Over the course of four days and 105 miles, the sensor was driven around the city in the bag of a bike messenger, Sandro Luna. After responding to a Craigslist ad and with the promise of $50 a day, Luna carried my sensors while he delivered packages. All the while, he was passively collecting information about every cell tower he passed.
If these devices were in widespread use, there is a good chance Luna would have passed one. Over the course of four days, he traveled from the upper west side, to the tip of the island and almost everywhere in between. He passed the UN, embassies and consulates from many different countries, big banks, Wall Street and more than a few local and federal law enforcement and government buildings.
We delivered the data to Ney for analysis. His team is working to create algorithms that can automatically sense outliers in their data, but they were not ready for testing at the time. For now, he looks through the data row by row looking for anomalies. Ney spent a few days combing through what we delivered and called me over the weekend to tell me the results. The data Luna had collected was clean and painted a portrait of the “normal” RF landscape of New York, but there was nothing that looked like a Stingray.
“When I analyzed the data you gave me, I had two thoughts,” Ney said. “One, you collected a solid amount of data—enough to do some pretty good analysis, but nothing longitudinal. And two, it looked very normal.”

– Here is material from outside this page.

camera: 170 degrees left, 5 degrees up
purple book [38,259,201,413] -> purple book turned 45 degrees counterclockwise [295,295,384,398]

We did a thorough job of collecting this data and the result is a map of the 3G spectrum of radio frequencies across lower Manhattan. Since identifying IMSIs requires an understanding of what the radio spectrum normally looks like, the data we collected can be used as the baseline to which new data are compared.

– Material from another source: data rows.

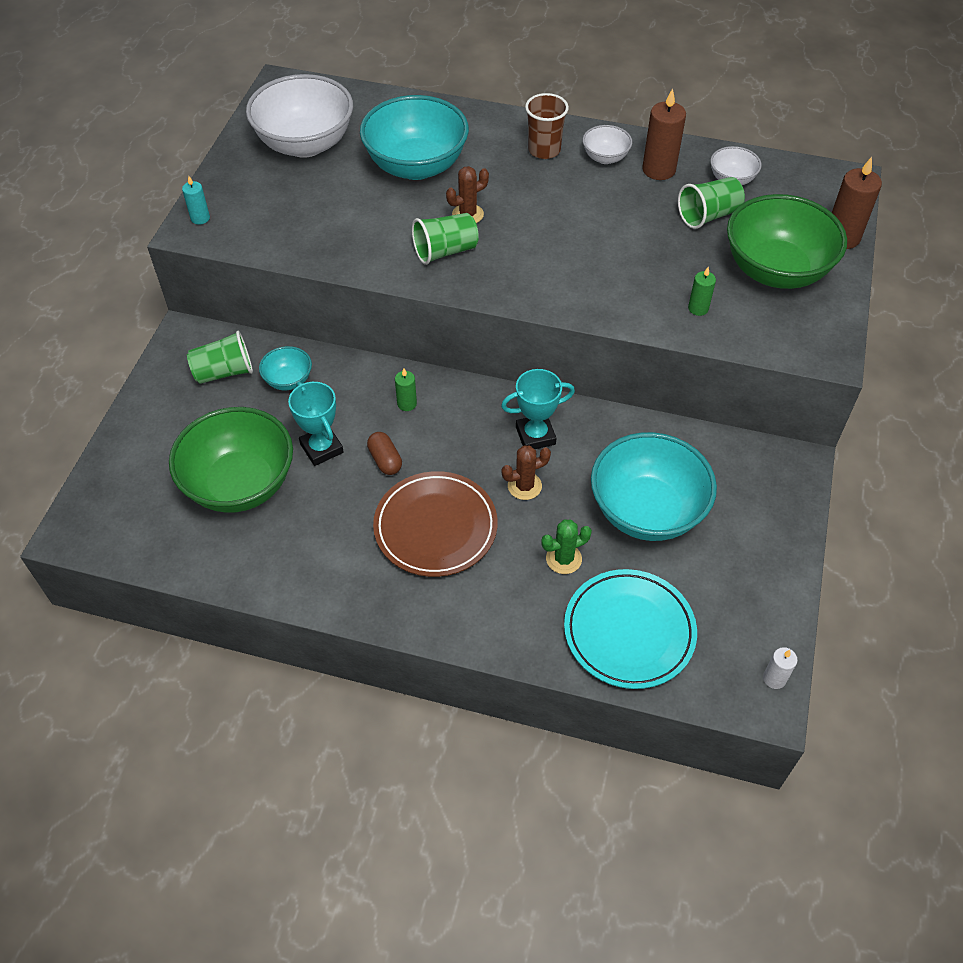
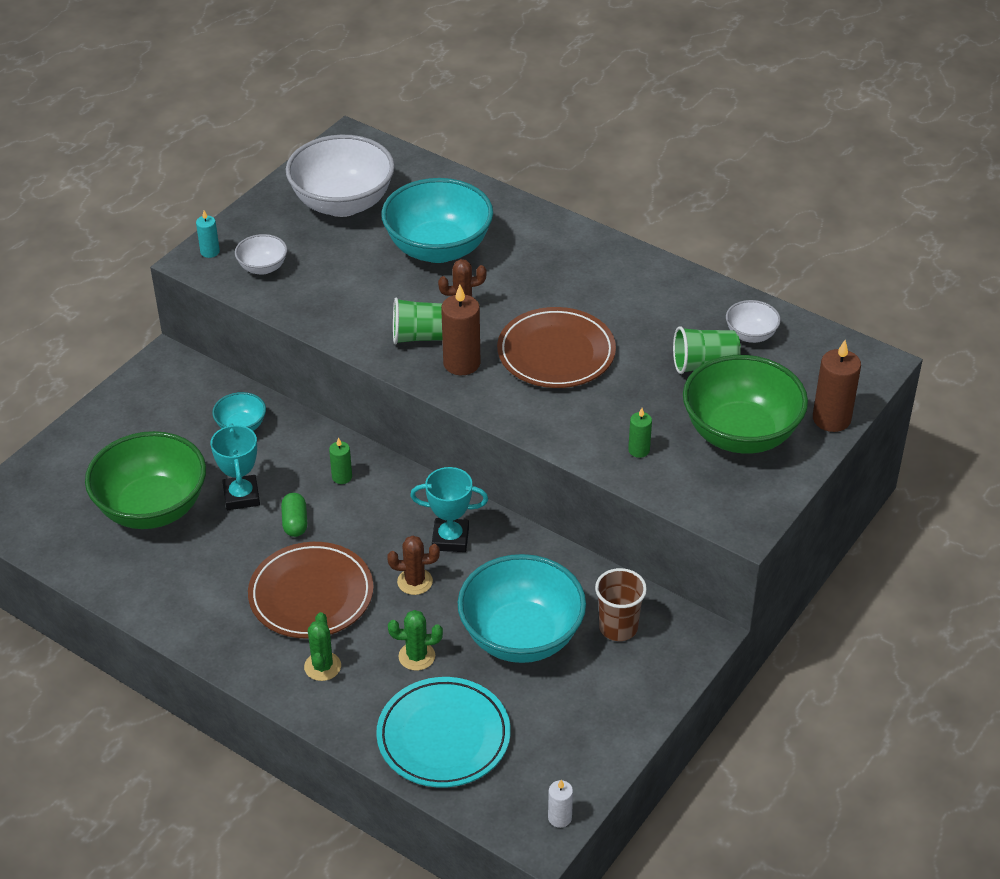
camera: 20 degrees right, 10 degrees down
green cup [187,331,253,384] -> none
brown capsule [367,432,402,475] -> green capsule [281,493,307,537]
brown cup [525,93,569,159] -> brown cup moved to [595,568,647,641]
white bowl [583,125,632,164] -> white bowl moved to [235,234,287,275]
brown candle [642,88,686,180] -> brown candle moved to [441,285,480,375]
none -> green cactus [304,612,341,681]
none -> brown plate [497,307,616,388]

“This can make it easier to identify any future changes in the cellular network that could be indicative of an IMSI-catcher transmission,” Ney said.
The findings are inconclusive. While the data did not show any IMSI catchers being used in New York City, that does not mean they are not there. Like Ney mentioned, there simply was not enough data to do the sort of prolonged or longitudinal study that makes Stingrays easier to identify. Since so little is known about the capabilities of newer models of Stingrays, it is also impossible to know whether whomever is operating IMSI catchers are using new tricks researchers like Ney have not discovered yet. Finally, the devices were only searching on the 3G network. This older standard has more exploitable flaws than the newer 4G. This is still relevant because IMSI catchers can force the target phone to use the less secure network if it appears to offer better connectivity.
Hunting Stingrays is a little like hunting anything else. It requires a wealth of patience, the right tools and a dose of good luck. The hidden signals are elusive even to the trained eye and they are obscured by the noise of regular transmissions. But that does not mean IMSI catchers are undetectable, we just need more people watching for them.
Ney says he and his team will continue to develop their sensors and refine their algorithms. One day, they hope to release the tools to the world as open source software so more people can map the invisible RF spectrum.